= Eagle Mount =

Eagle Mount Organization

Eagle Mount is a 501(c)(3) non-profit organization that facilitates and implements therapeutic recreational programs and opportunities for people with disabilities, children with cancer, and provides support for their families. The organization was founded in Bozeman, Montana, and additional independent Eagle Mount organizations currently exist in Billings, Montana, and Great Falls, Montana. The information in this article refers to Eagle Mount Bozeman.

== History ==
The I Am Third Foundation (based on Matthew 22) and Eagle Mount were founded in 1982 by General Robert C. Mathis and his wife, Greta, retired from a 34-year career in the Air Force. According to the Bozeman Daily Chronicle, “The couple created more than a program for people with disabilities. They created kinship between anyone who deigns to get involved".

They started in the fall of 1983 with the Eagle Mount ski program at the Bridger Bowl ski hill. The following summer, they added horseback riding at a local ranch. The next programs to be added were swimming and the Big Sky Kids camps for children with cancer.

Eagle Mount Bozeman's campus is currently 40 acres and includes administrative offices; adaptive horsemanship facilities which include the Storey Mills Horsemanship Education Center, the Murdoch’s indoor riding arena, barn and horse paddocks; the Tim and Mary Barnard Aquatics Center; a performing arts outdoor amphitheater, program gardens, a fully accessible playground, and play and reflective spaces.

== Programs Offered ==
Eagle Mount started with skiing in 1983. Other programs include adaptive horsemanship, aquatic therapy and adaptive swimming, Big Sky Kids oncology camps, horticultural therapy, the EMBLEM program for veterans, and parent support programs.

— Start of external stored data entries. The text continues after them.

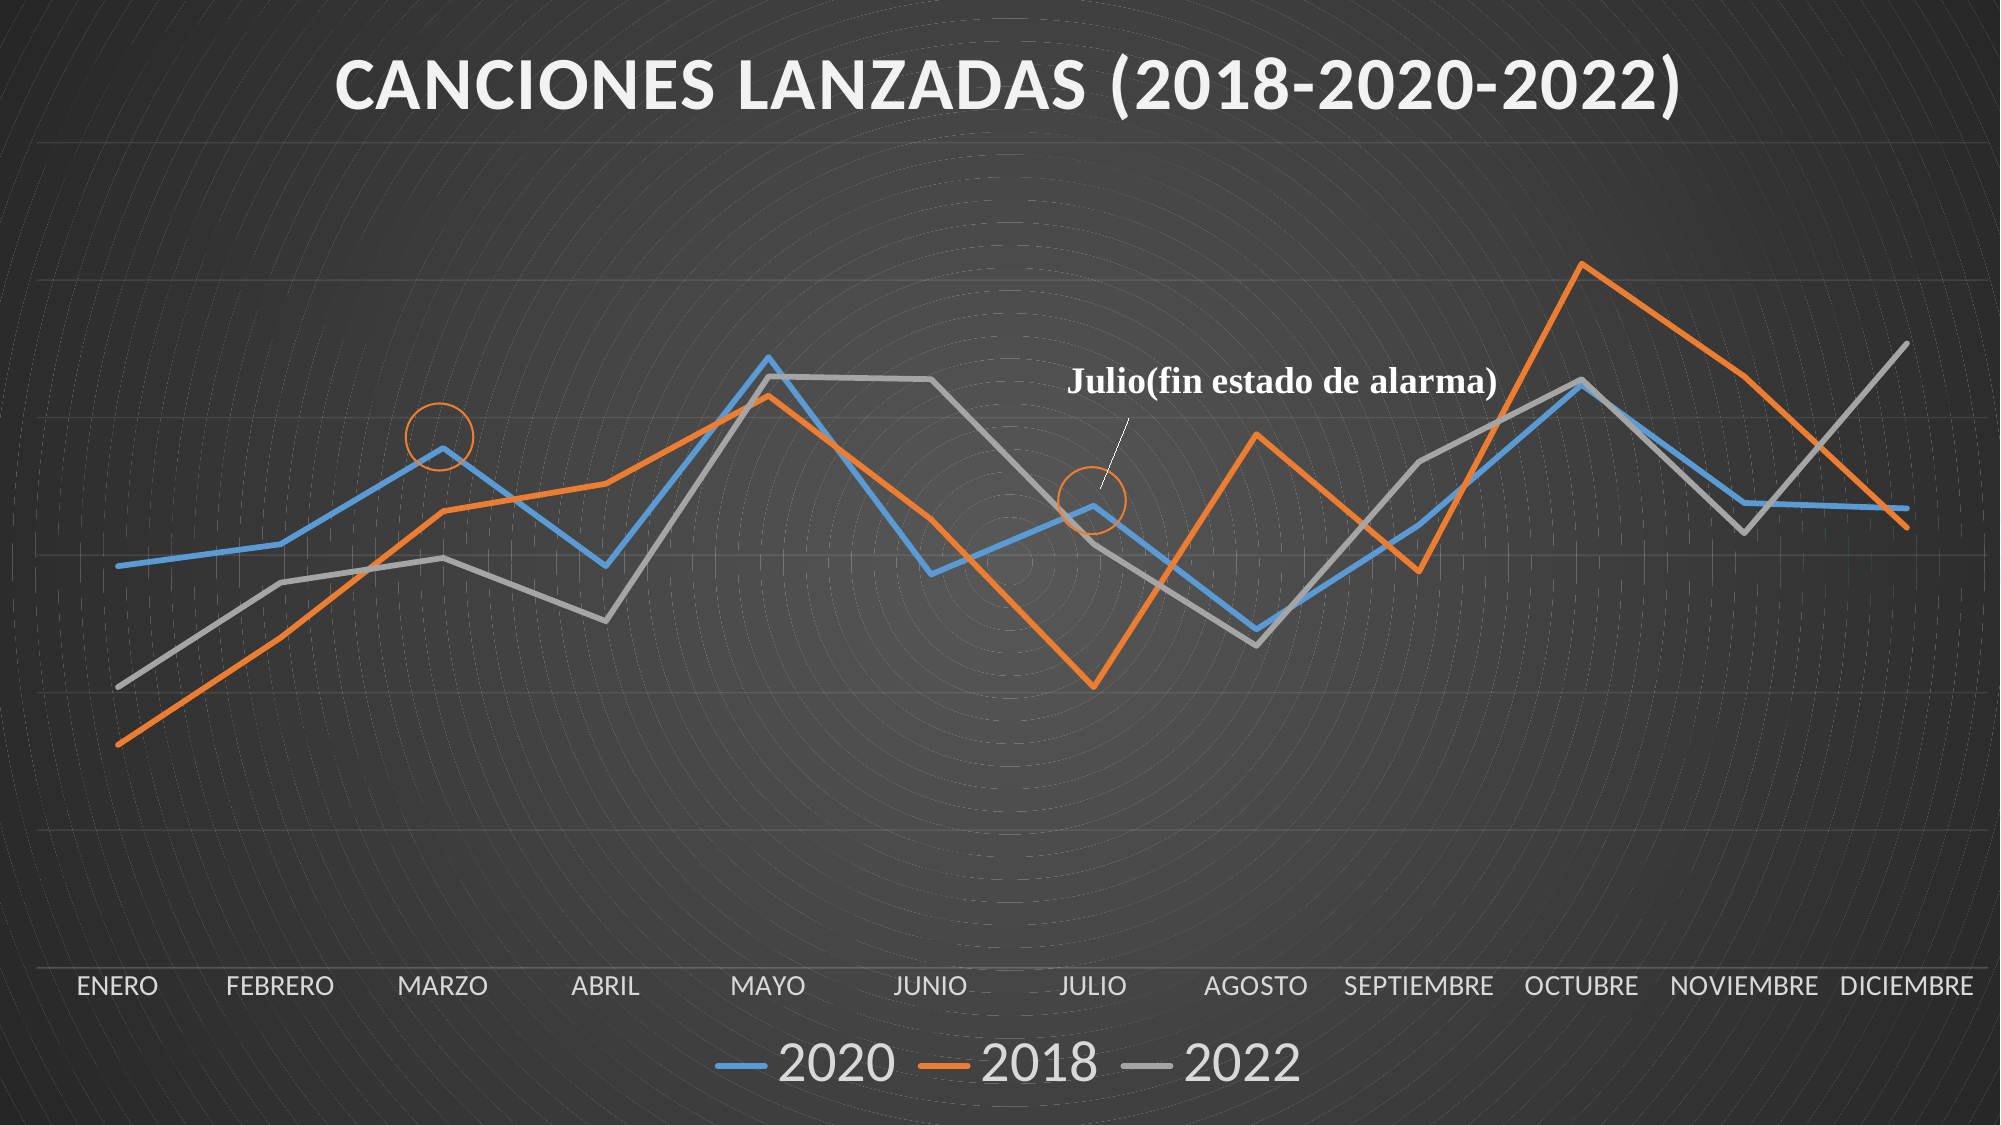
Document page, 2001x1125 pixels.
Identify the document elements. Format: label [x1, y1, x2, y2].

chart [0, 0, 2000, 1125]
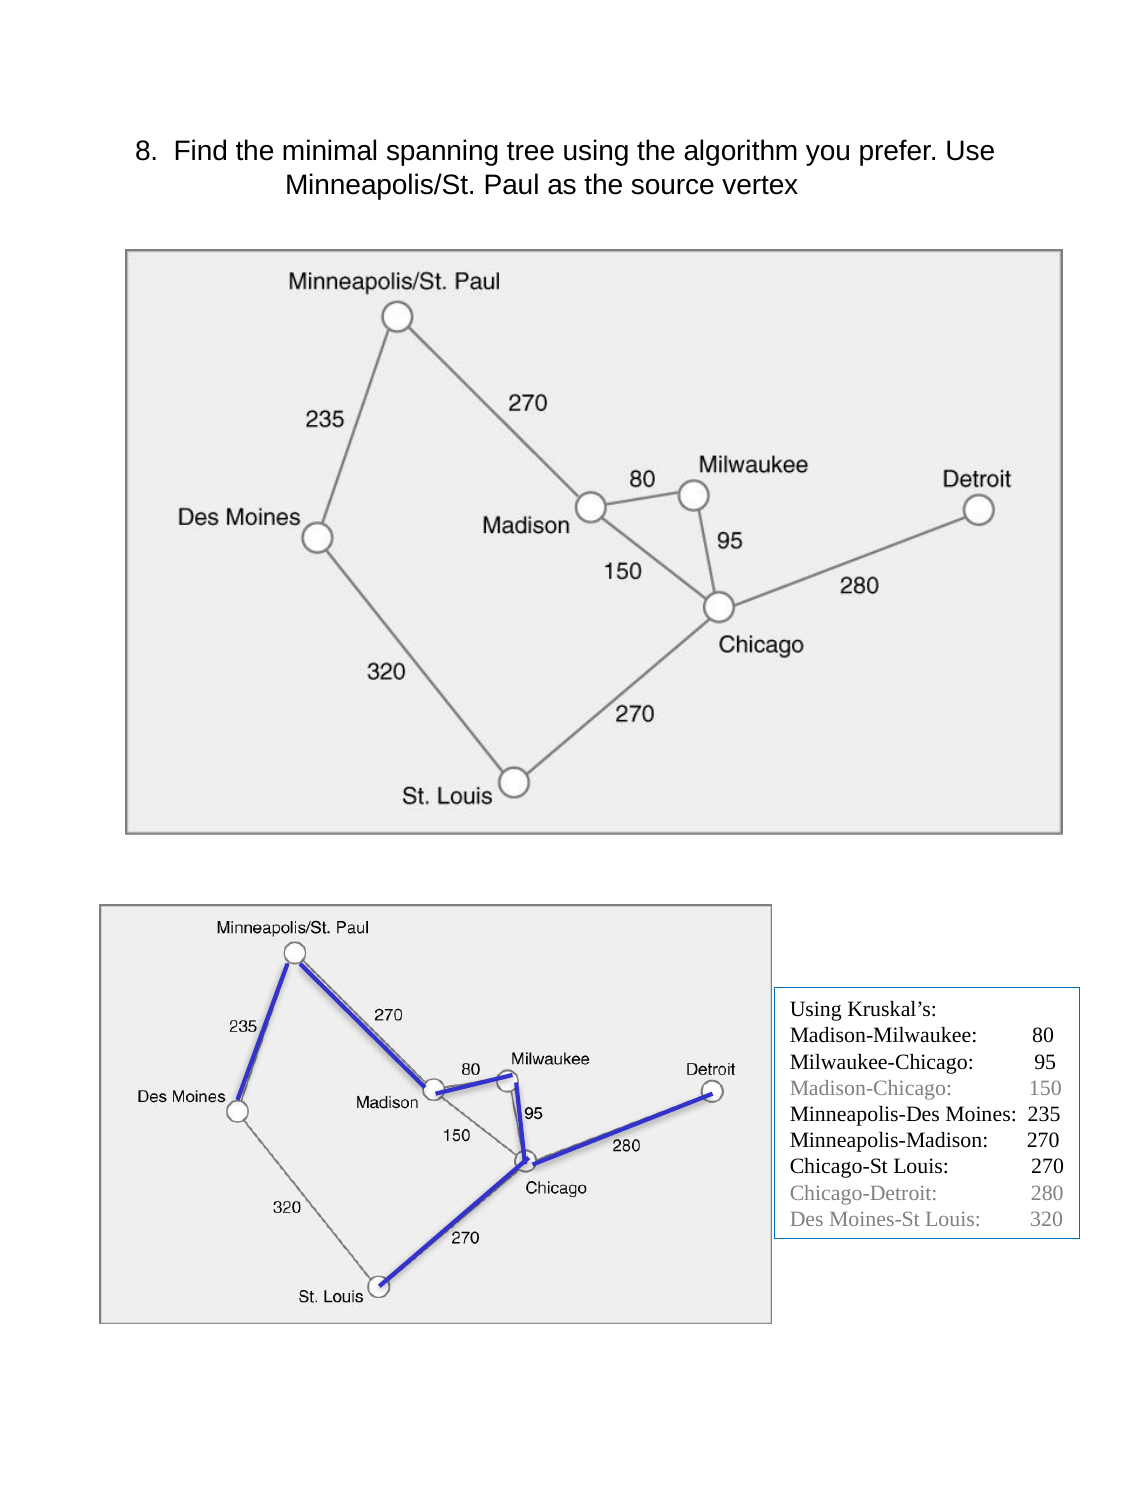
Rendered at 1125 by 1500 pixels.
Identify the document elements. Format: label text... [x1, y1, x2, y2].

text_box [237, 963, 288, 1101]
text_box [515, 1082, 526, 1156]
picture [124, 249, 1063, 835]
text_box 8. Find the minimal spanning tree using the algorithm you prefer. Use Minneapolis/St. Paul as the source vertex [120, 124, 1011, 208]
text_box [299, 963, 426, 1088]
text_box Using Kruskal’s: Madison-Milwaukee: 80 Milwaukee-Chicago: 95 Madison-Chicago: 150 Minneapolis-Des Moines: 235 Minneapolis-Madison: 270 Chicago-St Louis: 270 Chicago-Detroit: 280 Des Moines-St Louis: 320 [776, 987, 1080, 1239]
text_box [532, 1093, 713, 1165]
picture [99, 904, 772, 1324]
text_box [435, 1074, 513, 1094]
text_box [379, 1157, 529, 1287]
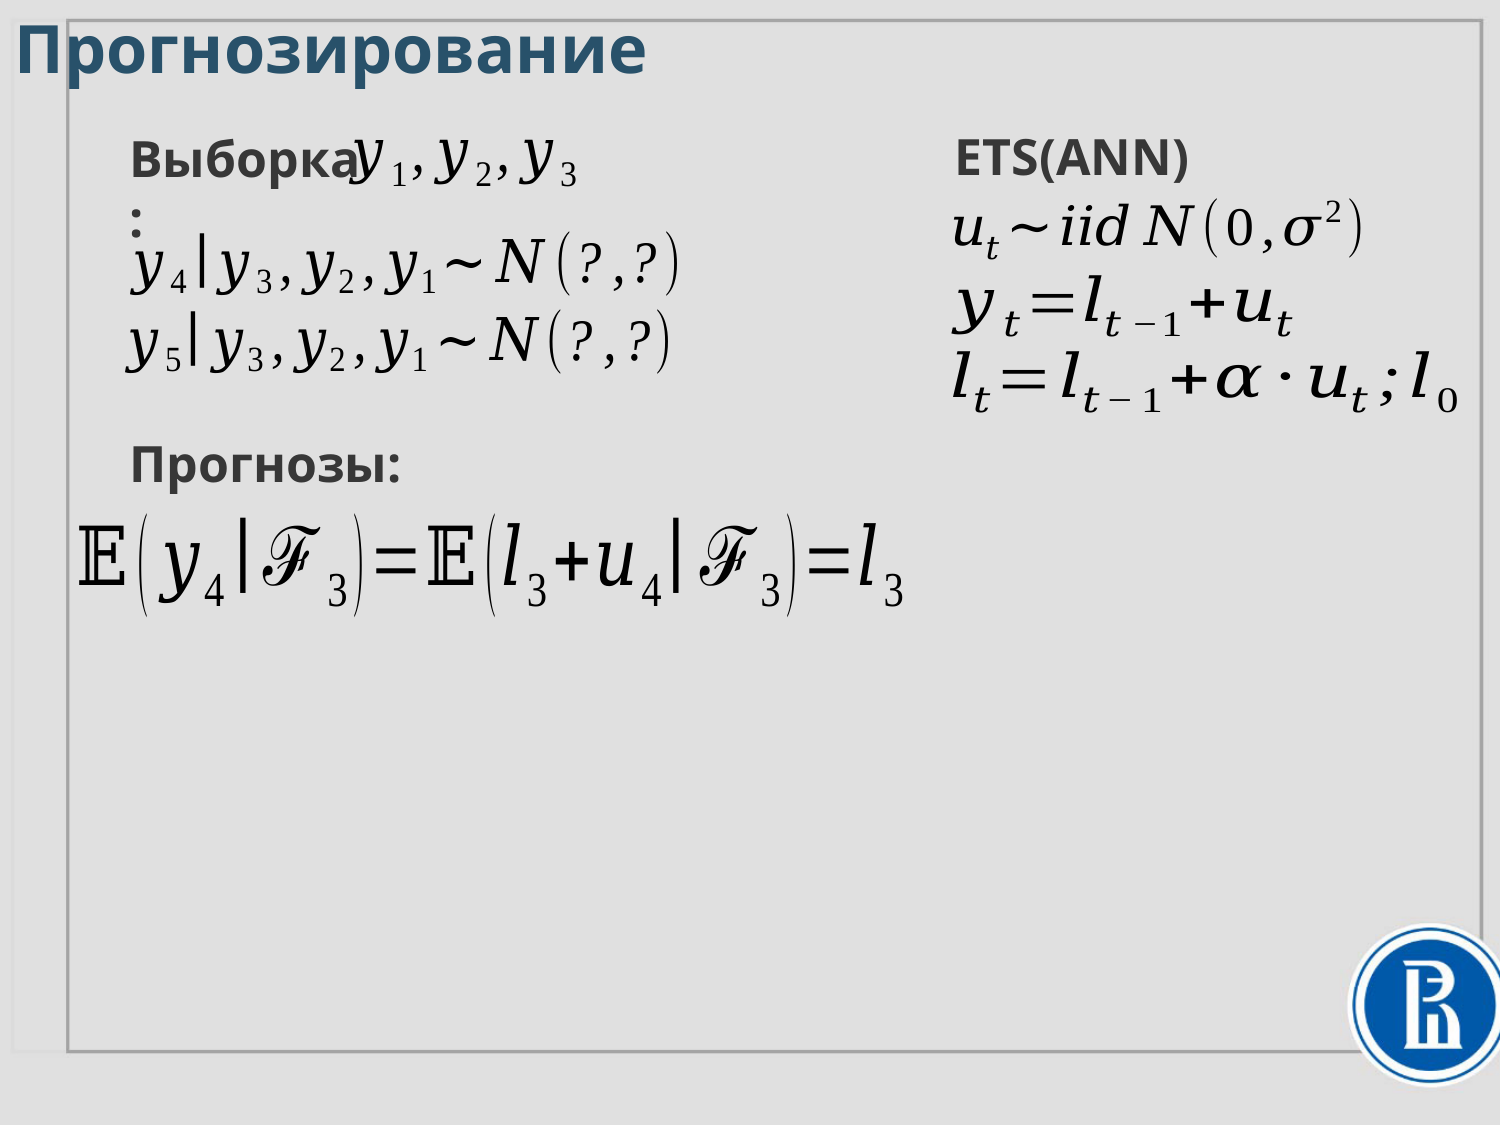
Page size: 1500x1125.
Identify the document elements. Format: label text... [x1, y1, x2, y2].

text_box Прогнозы: [129, 432, 408, 501]
text_box Выборка: [129, 127, 372, 196]
picture [0, 96, 1500, 1125]
text_box ETS(ANN) [940, 118, 1218, 194]
text_box Прогнозирование [0, 0, 1500, 96]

Eagle Mount does alpine skiing and snowboarding at Bridger Bowl and Big Sky Resort, and Nordic skiing and snowshoeing at Crosscut Mountain Sports Center. Other programs are hosted on Eagle Mount's 40-acre campus in south Bozeman.

== Number of Participants ==
The number of participants has increased from 100 in 1982 to 1,783 in 2014. Almost 2,000 volunteers assisted the participants in 2014.

== Fundraising ==
Eagle Mount is a private non-profit organization which does not take government funding, instead relying on private donors, grants, and foundations. In-kind donations such as program equipment, ski passes and rental services, horses and hay, and more also facilitate the variety of programs. Support has come from The M.J. Murdock Charitable Trust and the Dennis and Phyllis Washington Foundation. Three annual events are held in support of Eagle Mount Bozeman's programs including the Western Rendezvous, a barn dance and auction fundraiser; the Crystal Ball, a black-tie event; and Digger Days, a collaboration with local construction companies to let people of all ages drive heavy equipment with the support of professional operators.